Rehabbed pelicans freed after Santa Barbara spill
Birds treated in L.A. take flight in Goleta, the first rescued animals to return.
The rehabilitated brown pelicans waddled out of their cages and into the surf at Goleta Beach, slowly stretching their wings after a three-hour car ride from a Los Angeles care center.
A large crowd of scientists, reporters and beachgoers gathered Friday to watch the 10 pelicans return to the wild, the first rescued animals to be released after thousands of gallons of oil spilled along the Santa Barbara County coast last month.
The pelicans began flapping their wings and took flight over the ocean.
“They are home again,” veterinarian Christine Fiorello said.
The birds were among hundreds of animals whose coats, skin, beaks or appendages were damaged by thick crude after a pipe owned by Plains All American Pipeline ruptured on May 19, spilling more than 100,000 gallons of oil into the ocean and along the coastline.
In the coming weeks, the remainder of the more than 100 birds and mammals rescued fromthe spill will be returned to the wild.
Another 260 dead birds and mammals were found in the spill area.
In all, 10 adult pelicans were released after a teamof scientists from UC Davis’ Oiled Wildlife Care Network spent three weeks cleaning and nursing them back to health in Los Angeles.
Five of the released pelicans were outfitted with small solar-powered satellite trackers.

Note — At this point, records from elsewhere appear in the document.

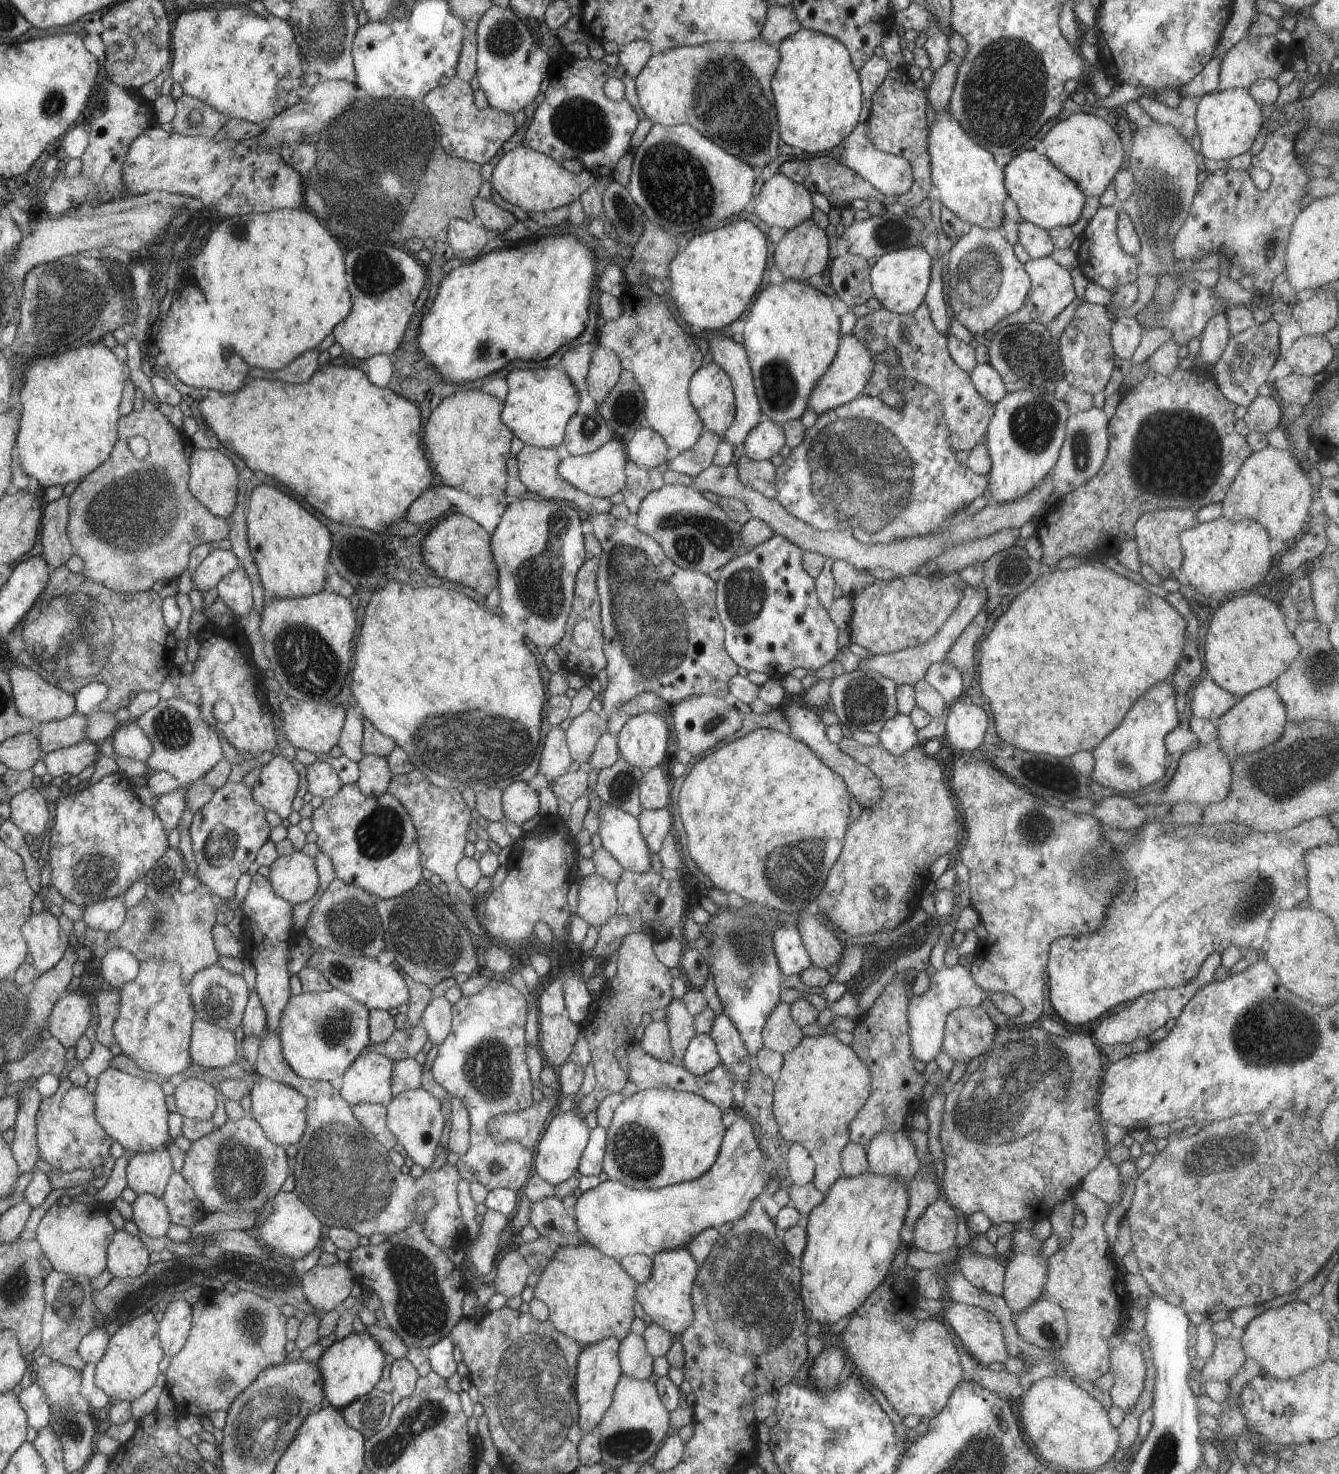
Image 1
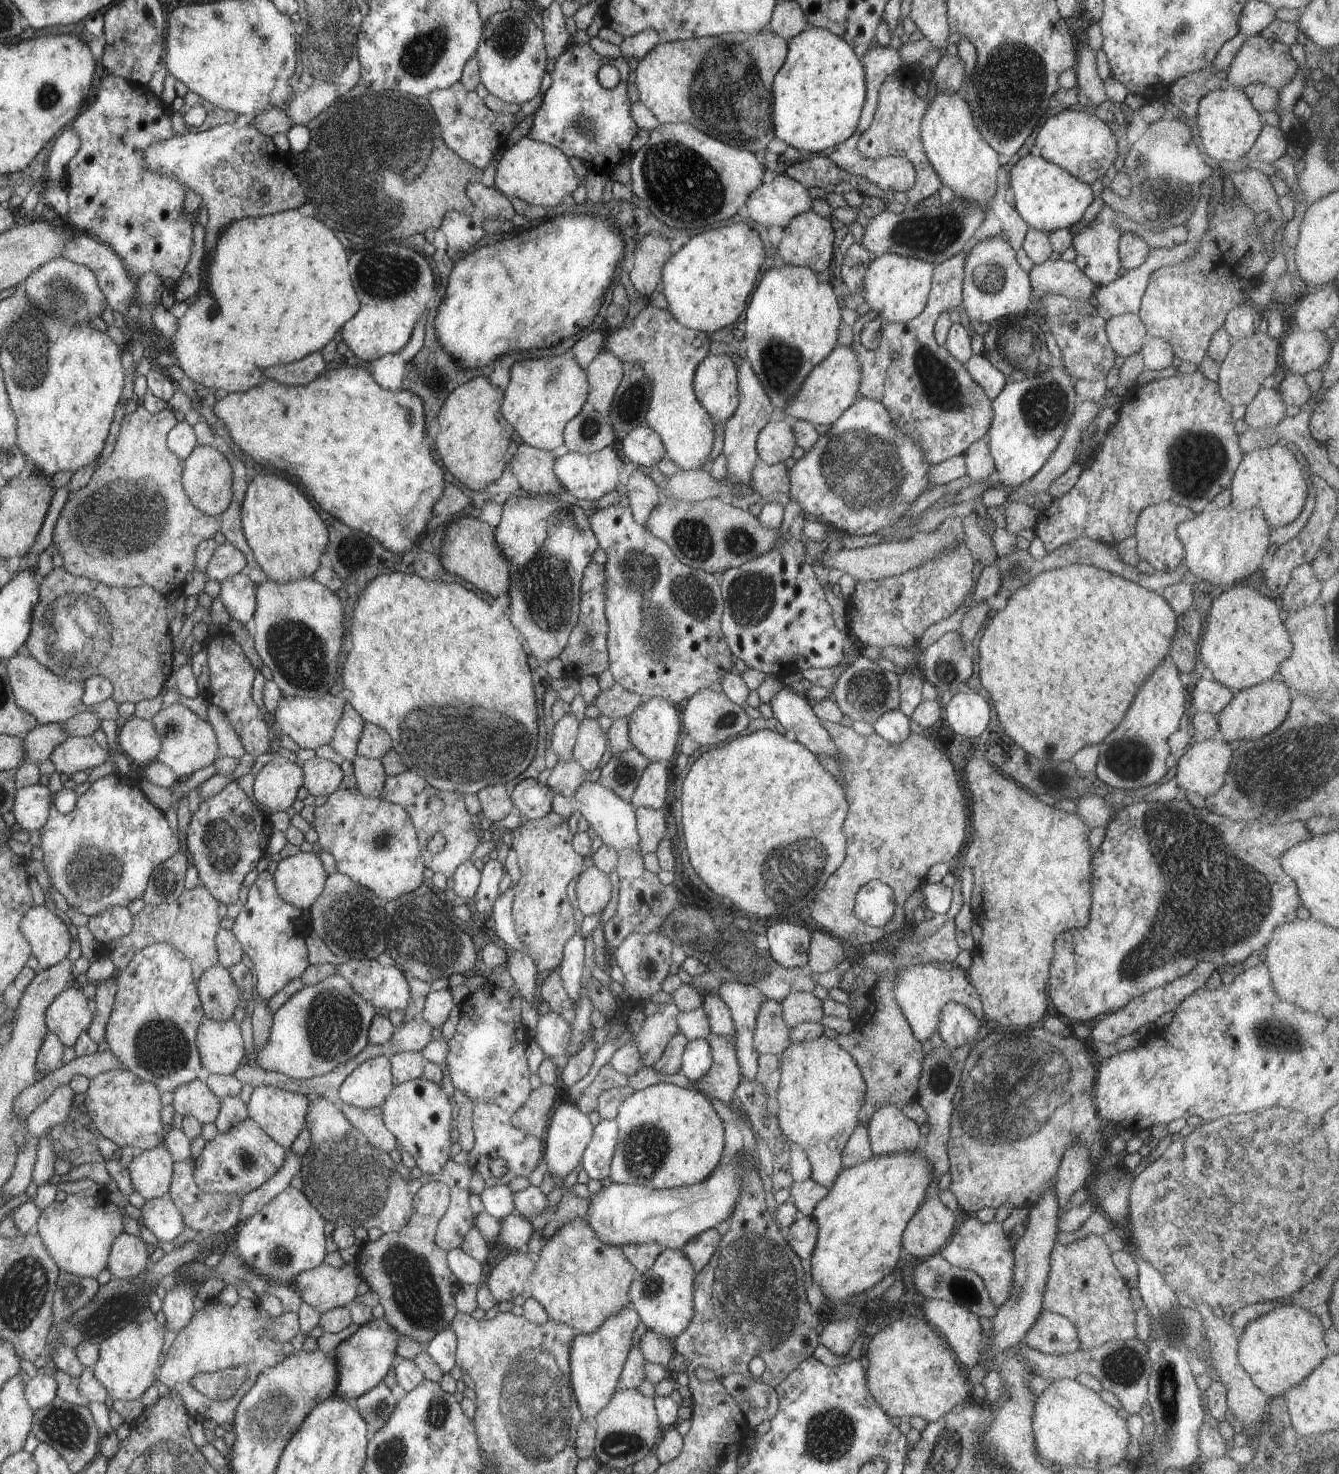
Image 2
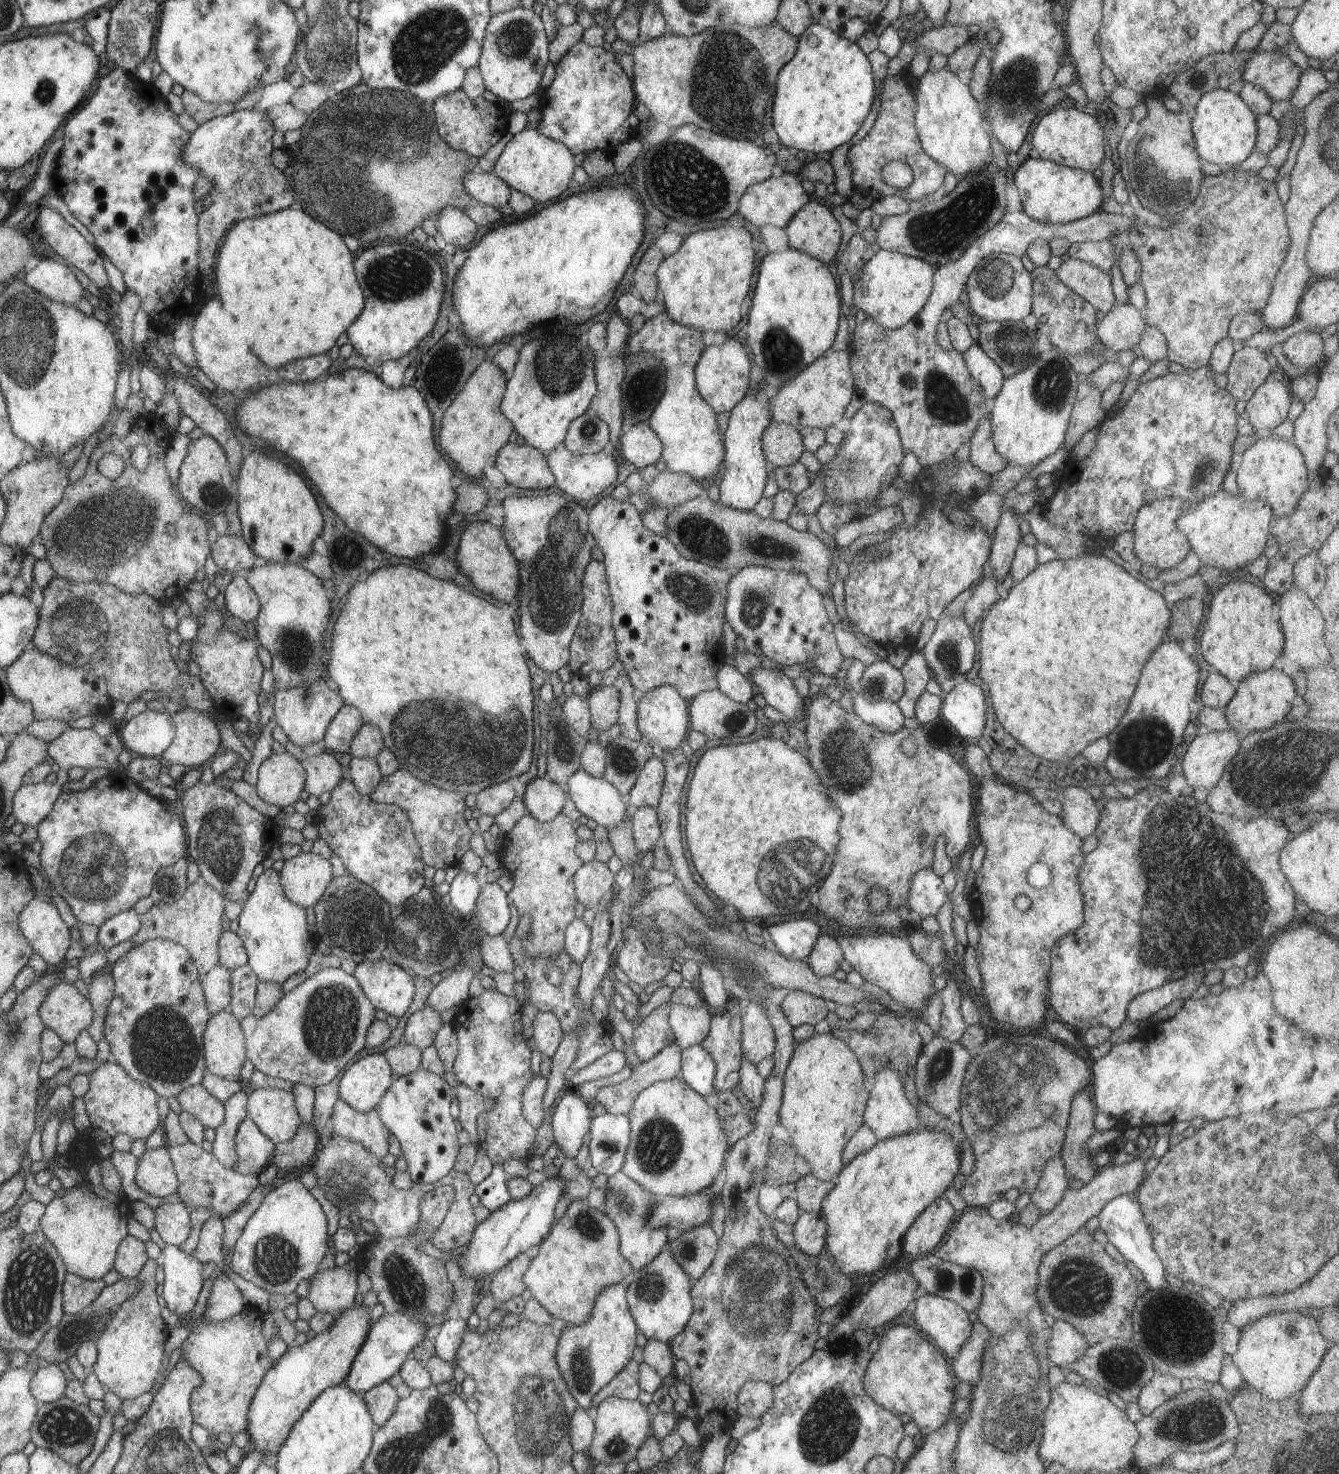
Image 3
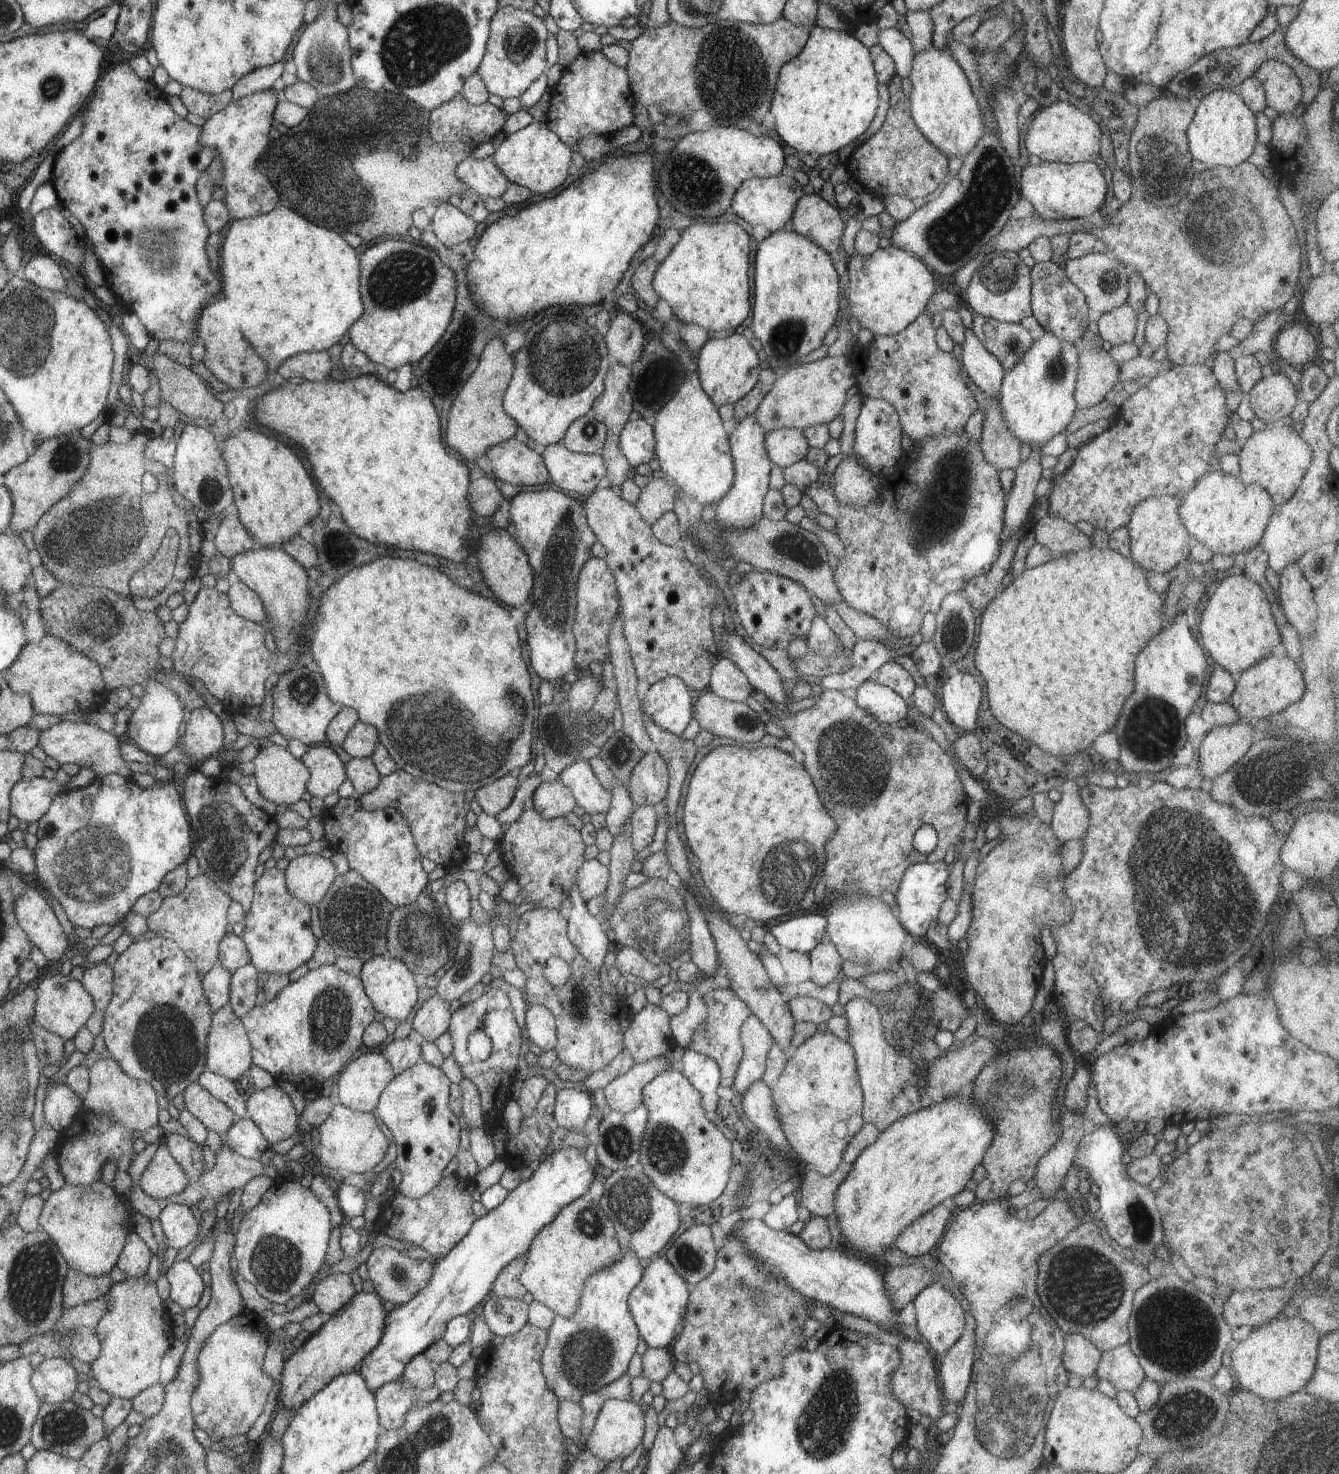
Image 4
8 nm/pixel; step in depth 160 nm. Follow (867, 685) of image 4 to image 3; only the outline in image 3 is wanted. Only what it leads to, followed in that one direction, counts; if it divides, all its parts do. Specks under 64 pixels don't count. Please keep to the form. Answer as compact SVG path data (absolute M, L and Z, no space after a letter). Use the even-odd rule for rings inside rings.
M853 694L853 709L866 724L885 733L895 733L903 728L905 716L897 703L886 699L872 700L866 694Z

The birds could fly to the Channel Islands or as far away as Baja Mexico, said Michael Ziccardi, the director of the care network.
Ziccardi, who has responded to more than 50 oil spills, said releasing healthy animals “feels remarkable, every time.”
The 10 birds flew about 100 yards off the beach and gathered in a bunch on the water.
The crowd, full of young children and families celebrating with new graduates from UC Santa Barbara, cheered.
A CROWD watches as one of the newly freed pelicans tests its wings at Goleta Beach. The birds were rehabilitated at the Los Angeles Oiled Bird Care and Education Center in San Pedro.
IN COMING weeks, the rest of more than 100 birds and mammals rescued from the spill will be released.